• [Task brief]: Reproduction without pictures: print every entry precisely as written.

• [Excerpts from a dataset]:
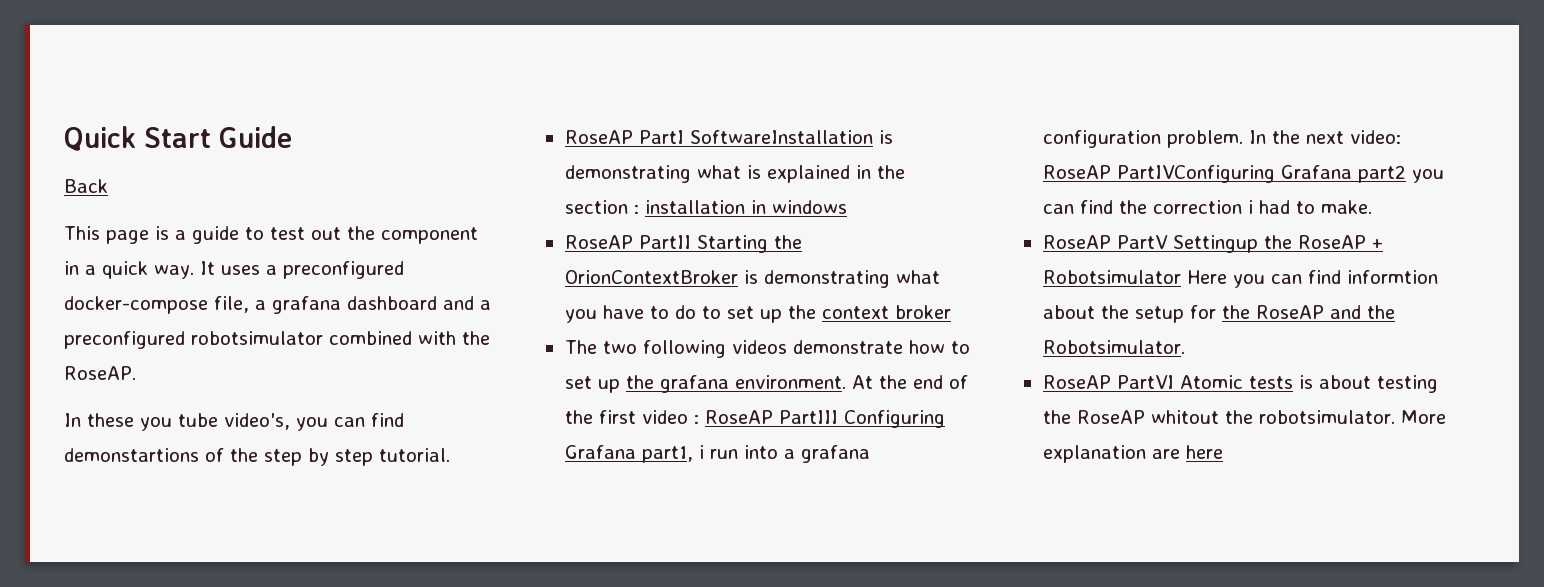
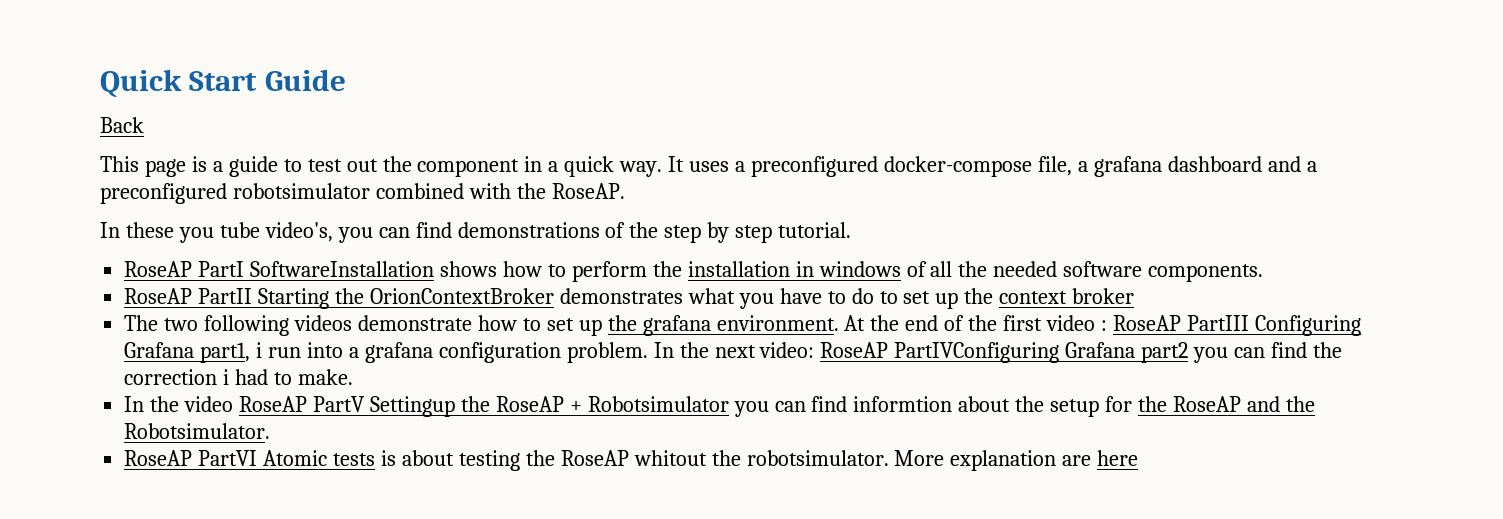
[64,448,199,462] demonstartions -> [457,222,600,238] demonstrations
[878,130,893,144] [564,165,905,183] [564,200,847,214] is demonstrating what is explained in the section : installation in windows -> [440,261,1264,282] shows how to perform the installation in windows of all the needed software components.
[743,270,890,288] is demonstrating -> [559,288,683,304] demonstrates
(1372, 207) none -> [124,396,234,412] In the video
[1186,270,1227,284] Here -> (729, 404) none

• [Reply]:
[64,448,199,462] demonstartions -> [457,222,600,238] demonstrations
[878,130,893,144] [564,165,905,183] [564,200,847,214] is demonstrating what is explained in the section : installation in windows -> [440,261,1264,282] shows how to perform the installation in windows of all the needed software components.
[743,270,890,288] is demonstrating -> [559,288,683,304] demonstrates
(1372, 207) none -> [124,396,234,412] In the video
[1186,270,1227,284] Here -> (729, 404) none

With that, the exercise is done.